Knowing the business a hotel has coming in is more important than ever, the panelists agreed.
“It (used to be) push group, push group,” Trabulsi said. “Now it’s, ‘What’s the best segmentation mix?’”
Panelists said hoteliers need to be strategic in how they go about capturing group business revenue.
Trabulsi said he has noticed a lot of last-minute group customers. “I don’t know if they were cautious on their budgets or what,” he said, adding group appears to be holding up strong this year, nonetheless.
Speakers pointed to growth in corporate negotiated rates of between 5% to 7%, even in soft markets.
In-the-year, for-the-year group business is strong, Trabulsi said.
“Reduce your high-volume, lowest-rated accounts,” Trabulsi said. “Get more natural rate growth.”
Isaacson agreed, saying hoteliers should think carefully about their group mix. Should high-volume groups continue to get discounted rates?
“Go after the right accounts at the right rate,” he said.
Word will spread if hotel revenue managers hold the line on rate, Dick said.
“When accounts hear the same thing from (others about group rates), that is driving the market,” he said. “It’s driving it in the right direction.”
Isaacson said Houston, despite recent concerns about how the oil market might affect the hotel industry, also is holding up.
“They’re still coming back, so I think the Houston press is a little slanted to the negative side,” he said. “We’re not seeing that much negativity as is put out in the press.”
The panelists also discussed the variables affecting the hotel sector as a whole.
“I do see some (supply), but that’s not unexpected,” Isaacson said. “That’s the key here. We’ve understood what was in the pipeline, and more and more, the pipeline is becoming reality.”
Dick said there is a lot of new supply in New York City. According to data from STR, parent company of Hotel News Now, there were 13,711 rooms under construction in New York in February.
“If you have a good location and are well located within your neighborhood and market, you can mitigate some of that new supply,” Dick said. “You can’t replace your location.”
The role technology plays in shaping the hotel industry was also a major point of discussion during the session.
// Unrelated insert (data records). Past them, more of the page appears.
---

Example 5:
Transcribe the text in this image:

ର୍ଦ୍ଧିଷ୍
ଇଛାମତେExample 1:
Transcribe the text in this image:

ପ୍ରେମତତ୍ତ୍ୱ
As it relates to Wi-Fi, Isaacson said he thinks complimentary access will become the norm. “I’m not sure Internet revenue is a term we’re going to be hearing about too much longer,” he said.
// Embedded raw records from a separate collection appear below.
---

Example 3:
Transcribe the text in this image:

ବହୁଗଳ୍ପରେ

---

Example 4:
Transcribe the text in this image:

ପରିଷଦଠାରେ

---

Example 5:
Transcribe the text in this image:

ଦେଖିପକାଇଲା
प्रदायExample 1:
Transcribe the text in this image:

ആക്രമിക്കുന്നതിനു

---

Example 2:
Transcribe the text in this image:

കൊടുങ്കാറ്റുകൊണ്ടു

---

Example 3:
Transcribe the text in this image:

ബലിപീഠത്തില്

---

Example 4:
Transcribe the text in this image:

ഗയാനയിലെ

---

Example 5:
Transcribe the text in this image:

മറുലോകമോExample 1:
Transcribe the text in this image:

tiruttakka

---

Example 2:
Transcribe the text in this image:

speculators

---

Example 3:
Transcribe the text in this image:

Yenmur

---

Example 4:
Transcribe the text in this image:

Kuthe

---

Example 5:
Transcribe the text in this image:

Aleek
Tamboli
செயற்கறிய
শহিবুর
This is going to put a financial strain on owners, according to Isaacson.
“Not only are we giving it away, but the customer wants more bandwidth,” he said. “It’s very difficult to supply at a reasonable cost.”
Charging for tiered bandwidth options appears to be a good solution, Trabulsi said. But it has to work. “There’s nothing more frustrating than asking people to pay for bandwidth and then it doesn’t work.”
While not technology-related, another fee discussed was charging customers who cancel and give fewer than 24 hours’ notice.
“I hate it as a consumer, and I love it as an owner,” Dick said.
Trabulsi said he does not think such policies deter demand.
“Who’s not booking who would have booked when they saw a 24-hour cancellation policy?” He asked. “We haven’t seen any impact. The airlines charge you $75 if you even think about changing your flight.”